Recorded data
┏━━
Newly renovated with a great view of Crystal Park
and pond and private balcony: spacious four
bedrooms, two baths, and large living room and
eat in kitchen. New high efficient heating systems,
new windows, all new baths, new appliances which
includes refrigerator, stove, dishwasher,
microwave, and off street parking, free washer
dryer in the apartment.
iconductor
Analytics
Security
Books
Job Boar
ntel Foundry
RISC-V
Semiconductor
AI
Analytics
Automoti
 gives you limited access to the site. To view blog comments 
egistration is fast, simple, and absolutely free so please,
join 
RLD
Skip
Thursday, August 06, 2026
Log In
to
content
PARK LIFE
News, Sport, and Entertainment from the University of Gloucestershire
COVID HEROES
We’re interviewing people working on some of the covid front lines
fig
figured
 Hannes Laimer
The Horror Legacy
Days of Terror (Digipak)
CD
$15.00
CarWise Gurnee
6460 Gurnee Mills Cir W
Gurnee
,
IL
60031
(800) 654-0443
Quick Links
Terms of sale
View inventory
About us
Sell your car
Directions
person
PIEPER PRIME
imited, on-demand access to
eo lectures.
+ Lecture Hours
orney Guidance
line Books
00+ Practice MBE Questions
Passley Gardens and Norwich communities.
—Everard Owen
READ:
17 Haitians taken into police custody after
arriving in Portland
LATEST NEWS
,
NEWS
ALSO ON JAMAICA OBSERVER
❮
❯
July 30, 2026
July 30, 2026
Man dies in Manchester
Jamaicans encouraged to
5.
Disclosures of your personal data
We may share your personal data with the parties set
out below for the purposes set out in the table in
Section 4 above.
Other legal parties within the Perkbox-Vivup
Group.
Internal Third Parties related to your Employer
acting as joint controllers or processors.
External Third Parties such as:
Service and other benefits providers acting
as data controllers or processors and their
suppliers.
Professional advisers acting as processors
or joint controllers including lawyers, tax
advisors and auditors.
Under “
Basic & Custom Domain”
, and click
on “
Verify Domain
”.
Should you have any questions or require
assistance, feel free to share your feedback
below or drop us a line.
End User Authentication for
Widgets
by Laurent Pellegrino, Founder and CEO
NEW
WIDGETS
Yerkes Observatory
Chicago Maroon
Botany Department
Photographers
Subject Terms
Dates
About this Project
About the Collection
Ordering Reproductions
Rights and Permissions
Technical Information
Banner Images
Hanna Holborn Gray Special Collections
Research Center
┗━━
| Your assignment |
Retype the lines above, from the first line of the recorded data up to and including the line with "new windows, all", keeping each one the same.

| Result of the task |
Newly renovated with a great view of Crystal Park
and pond and private balcony: spacious four
bedrooms, two baths, and large living room and
eat in kitchen. New high efficient heating systems,
new windows, all new baths, new appliances which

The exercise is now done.